Hay muchas óperas sobre la enfermedad, aunque muy pocas que relaten de este forma un cuadro respiratorio como el de la tuberculosis, tan cercana sobre las tablas al coronavirus (quizás con excepción de La Bohème). La enfermedad aterraba en el siglo XIX a buena parte de la burguesía como el coronavirus hoy a parte de la alta sociedad, que es la que en 2020 acude con sus mejores galas al estreno. El drama de Verdi fue un sonoro fracaso en su primera representación, en 1853 en Venecia, en parte porque retrataba a una sociedad hipócrita, entregada al lujo y el hedonismo y que despreciaba como a un juguete roto a mujeres como Violetta, que se atrevían a salir de su cuadrícula social. Su mensaje sigue vigente, sin que nadie pudiera anticipar que una nueva pandemia completaría el realismo de la obra con tal intensidad a ojos de un espectador actual. 
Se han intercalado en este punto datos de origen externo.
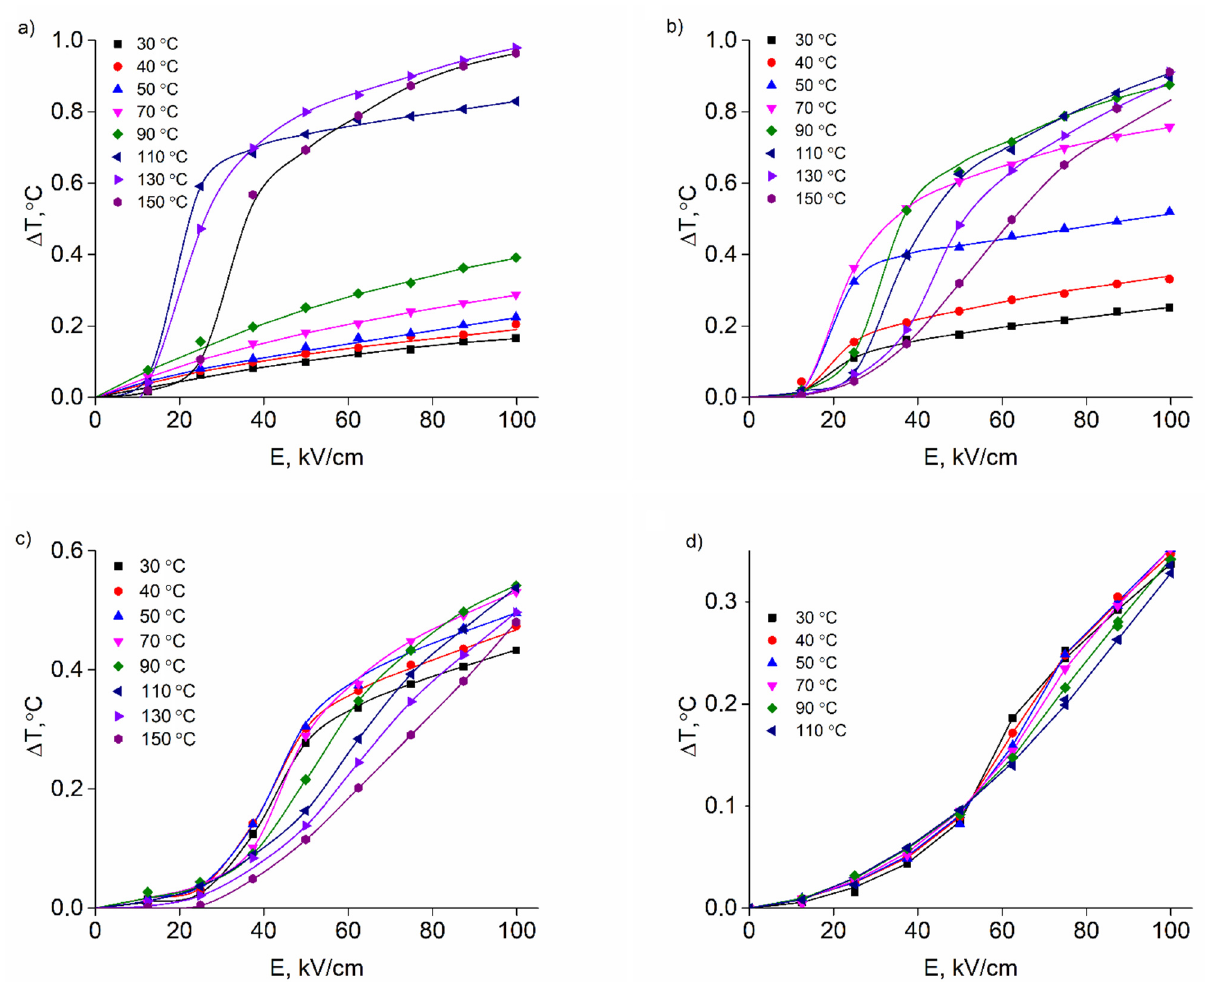
Figure 5. Δ T(E) for (1 − x)(0.8NBT-0.2BT) − xCT compositions with x = 0.050 ( a ), x = 0.075 ( b ), x = 0.100 ( c ), and x = 0.125 ( d ), measured at different temperatures in the case when electric field pulse is switched off.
La paradoja final fue bestial: un público con mascarilla, con la mitad del teatro vacío (como si las butacas vacías perteneciesen a caídos en la pandemia), en pie aplaudiendo la tragedia de Violetta, víctima de la sociedad, de sí misma y sus deseos de cambio, abandonada a su suerte y consumida por el patógeno. Pero mientras Violetta moría, el Teatro Real resucitaba y, con él, mucho más que la vuelta de unas funciones de ópera. Lo que volvía a la vida era la ilusión de los asistentes y el consuelo de la música, eterna, más fuerte y perdurable que cualquier virus.